The second major mechanism is basal slip, which is the movement of the entire glacier over the ground beneath it. This sliding is facilitated by the presence of a thin layer of meltwater at the ice-bed interface. The meltwater acts as a lubricant, reducing friction and allowing the ice mass to glide over the bedrock or underlying sediment. Basal slip is especially important in “warm-based” glaciers where the ice at the bottom is at the pressure melting point.
The ice flow is not uniform from top to bottom. The upper layers, which are under less pressure and are more brittle, ride along on the more plastic lower layers. This means the surface of the glacier moves faster than the ice closer to the bed, which is slowed by friction. Cold-based glaciers are frozen to the bedrock and move almost exclusively through slow internal deformation. In contrast, warm-based glaciers rely heavily on basal slip, which accounts for a large percentage of their total movement.
What Controls the Speed of Glacial Movement
The speed at which a glacier moves is not constant. The most direct factor is the slope of the underlying terrain, as a steeper slope increases the gravitational force pulling the ice mass downhill. Glaciers on steeper inclines flow faster than those on more gentle gradients.
The thermal regime of the glacier—its internal temperature profile—also plays a large part in its velocity. Warmer, or “wet-based,” glaciers move faster because the presence of meltwater at the base allows for effective basal sliding. Conversely, colder, or “cold-based,” glaciers are frozen to the ground, which restricts basal slip and limits movement to internal deformation.

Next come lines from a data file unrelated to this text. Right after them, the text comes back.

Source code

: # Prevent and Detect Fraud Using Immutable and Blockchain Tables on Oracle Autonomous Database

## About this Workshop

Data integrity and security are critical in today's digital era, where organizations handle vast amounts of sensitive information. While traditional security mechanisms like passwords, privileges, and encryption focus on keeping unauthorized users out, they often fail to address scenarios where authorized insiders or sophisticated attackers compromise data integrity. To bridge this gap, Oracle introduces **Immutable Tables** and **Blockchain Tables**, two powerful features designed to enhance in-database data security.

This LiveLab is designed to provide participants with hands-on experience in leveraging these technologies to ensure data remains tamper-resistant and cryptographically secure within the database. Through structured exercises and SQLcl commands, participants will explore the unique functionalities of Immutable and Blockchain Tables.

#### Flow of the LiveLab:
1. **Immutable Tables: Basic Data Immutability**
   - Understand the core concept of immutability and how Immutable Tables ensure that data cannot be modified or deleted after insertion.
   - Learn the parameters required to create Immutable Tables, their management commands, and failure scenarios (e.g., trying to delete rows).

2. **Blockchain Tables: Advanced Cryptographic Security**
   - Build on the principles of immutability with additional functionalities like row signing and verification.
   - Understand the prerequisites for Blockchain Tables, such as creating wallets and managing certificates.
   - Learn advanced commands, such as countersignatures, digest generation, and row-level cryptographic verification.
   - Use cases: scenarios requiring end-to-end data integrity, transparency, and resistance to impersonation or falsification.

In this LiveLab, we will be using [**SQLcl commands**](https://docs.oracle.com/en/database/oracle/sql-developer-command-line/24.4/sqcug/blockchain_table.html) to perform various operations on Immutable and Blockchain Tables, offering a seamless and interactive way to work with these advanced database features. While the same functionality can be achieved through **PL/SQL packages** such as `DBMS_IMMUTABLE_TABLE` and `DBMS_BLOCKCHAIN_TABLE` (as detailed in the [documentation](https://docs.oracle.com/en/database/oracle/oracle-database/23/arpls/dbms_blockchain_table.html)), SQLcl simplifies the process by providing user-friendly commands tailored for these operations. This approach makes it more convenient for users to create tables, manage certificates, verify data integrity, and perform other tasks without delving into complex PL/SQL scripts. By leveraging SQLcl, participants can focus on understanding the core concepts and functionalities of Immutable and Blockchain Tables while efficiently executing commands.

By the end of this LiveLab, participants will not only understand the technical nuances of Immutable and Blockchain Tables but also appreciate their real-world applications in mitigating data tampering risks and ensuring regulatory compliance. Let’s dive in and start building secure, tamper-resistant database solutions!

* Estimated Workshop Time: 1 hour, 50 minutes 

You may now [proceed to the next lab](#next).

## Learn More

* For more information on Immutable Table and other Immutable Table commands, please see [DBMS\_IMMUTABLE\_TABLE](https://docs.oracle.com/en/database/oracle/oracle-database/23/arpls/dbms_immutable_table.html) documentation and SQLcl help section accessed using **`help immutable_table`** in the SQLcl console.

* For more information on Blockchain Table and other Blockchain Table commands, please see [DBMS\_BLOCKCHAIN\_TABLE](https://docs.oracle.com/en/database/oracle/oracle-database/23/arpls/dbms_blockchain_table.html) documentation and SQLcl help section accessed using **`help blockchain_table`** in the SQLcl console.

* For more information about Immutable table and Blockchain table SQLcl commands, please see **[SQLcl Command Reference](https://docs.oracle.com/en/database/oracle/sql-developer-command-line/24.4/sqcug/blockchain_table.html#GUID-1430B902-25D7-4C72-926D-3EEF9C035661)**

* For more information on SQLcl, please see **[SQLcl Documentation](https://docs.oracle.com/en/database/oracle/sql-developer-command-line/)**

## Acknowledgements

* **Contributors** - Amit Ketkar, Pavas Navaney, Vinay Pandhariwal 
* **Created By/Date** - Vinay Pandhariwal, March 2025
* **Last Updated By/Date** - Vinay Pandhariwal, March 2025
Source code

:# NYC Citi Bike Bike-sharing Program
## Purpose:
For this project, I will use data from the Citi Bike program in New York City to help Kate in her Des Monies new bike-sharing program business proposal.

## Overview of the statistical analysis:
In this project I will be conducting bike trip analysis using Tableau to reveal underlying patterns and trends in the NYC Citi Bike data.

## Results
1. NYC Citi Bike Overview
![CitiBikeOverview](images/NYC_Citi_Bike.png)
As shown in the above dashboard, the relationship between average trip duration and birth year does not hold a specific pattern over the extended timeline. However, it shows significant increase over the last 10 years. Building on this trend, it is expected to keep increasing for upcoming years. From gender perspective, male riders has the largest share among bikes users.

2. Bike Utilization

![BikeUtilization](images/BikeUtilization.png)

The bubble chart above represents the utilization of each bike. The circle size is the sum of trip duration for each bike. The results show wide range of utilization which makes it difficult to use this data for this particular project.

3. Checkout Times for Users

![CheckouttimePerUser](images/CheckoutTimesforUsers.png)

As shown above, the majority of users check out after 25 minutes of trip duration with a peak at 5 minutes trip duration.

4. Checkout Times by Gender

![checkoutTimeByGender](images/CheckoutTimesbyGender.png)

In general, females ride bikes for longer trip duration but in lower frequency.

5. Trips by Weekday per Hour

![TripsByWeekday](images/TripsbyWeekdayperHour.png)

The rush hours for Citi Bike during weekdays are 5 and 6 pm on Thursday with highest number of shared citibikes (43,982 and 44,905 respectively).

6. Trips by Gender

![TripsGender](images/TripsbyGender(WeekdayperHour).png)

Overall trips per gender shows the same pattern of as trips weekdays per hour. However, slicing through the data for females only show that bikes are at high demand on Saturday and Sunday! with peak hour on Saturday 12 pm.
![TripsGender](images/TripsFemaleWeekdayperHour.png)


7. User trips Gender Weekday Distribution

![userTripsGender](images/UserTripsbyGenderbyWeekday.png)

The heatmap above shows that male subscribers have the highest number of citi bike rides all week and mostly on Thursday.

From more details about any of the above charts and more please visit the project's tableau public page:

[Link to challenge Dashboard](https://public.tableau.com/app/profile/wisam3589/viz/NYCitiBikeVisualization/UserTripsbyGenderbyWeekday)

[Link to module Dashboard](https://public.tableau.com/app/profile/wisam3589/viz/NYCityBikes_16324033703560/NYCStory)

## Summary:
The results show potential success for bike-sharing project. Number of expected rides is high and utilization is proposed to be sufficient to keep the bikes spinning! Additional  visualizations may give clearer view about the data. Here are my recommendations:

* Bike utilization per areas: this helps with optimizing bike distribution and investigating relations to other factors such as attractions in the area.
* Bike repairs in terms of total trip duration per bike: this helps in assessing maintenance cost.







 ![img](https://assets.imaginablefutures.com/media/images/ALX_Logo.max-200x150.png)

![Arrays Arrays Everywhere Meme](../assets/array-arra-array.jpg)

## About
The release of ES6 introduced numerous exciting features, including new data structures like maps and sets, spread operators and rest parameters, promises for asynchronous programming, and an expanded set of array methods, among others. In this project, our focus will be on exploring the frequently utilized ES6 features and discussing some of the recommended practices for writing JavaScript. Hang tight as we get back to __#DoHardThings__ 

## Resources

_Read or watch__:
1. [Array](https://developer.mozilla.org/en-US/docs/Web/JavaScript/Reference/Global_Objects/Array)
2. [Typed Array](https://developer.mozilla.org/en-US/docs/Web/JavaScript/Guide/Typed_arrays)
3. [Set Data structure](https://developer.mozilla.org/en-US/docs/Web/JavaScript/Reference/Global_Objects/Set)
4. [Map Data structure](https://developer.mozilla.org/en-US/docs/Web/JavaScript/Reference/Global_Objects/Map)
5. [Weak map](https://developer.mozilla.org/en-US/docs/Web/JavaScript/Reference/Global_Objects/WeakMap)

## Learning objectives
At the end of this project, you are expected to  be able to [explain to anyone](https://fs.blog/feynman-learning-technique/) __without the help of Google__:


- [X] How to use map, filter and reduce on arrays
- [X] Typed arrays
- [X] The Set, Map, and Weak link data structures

Meltwater acts as a lubricant, and its availability significantly increases the rate of basal sliding. This water can come from surface melt, friction from movement, or geothermal heat. When the volume of meltwater is high, the water pressure beneath the ice increases, which further reduces friction and allows for faster flow. The thickness of the ice is also a factor, as a thicker glacier generates more pressure, enhancing both internal deformation and the potential for pressure melting at the base.
Surging Glaciers and Differential Flow
Glaciers do not flow at the same speed across their width. Due to friction against the valley walls, the ice along the center line of a valley glacier moves faster than the ice along the margins. This variation in speed creates shear stress, often leading to the formation of crevasses near the edges where the ice is stretched and pulled apart.
A glacier surge is a short-lived event where the ice flow velocity increases dramatically. During a surge, a glacier can move up to 100 times faster than its normal rate, advancing several meters per day for months or years. These surges are often cyclical, involving long quiescent phases where ice builds up, followed by a rapid discharge phase.
The cause of a surge is often tied to a sudden change in the subglacial plumbing system, particularly a rapid increase in water pressure beneath the ice. This sudden influx of high-pressure water effectively decouples the ice from its bed, eliminating basal friction and triggering fast sliding.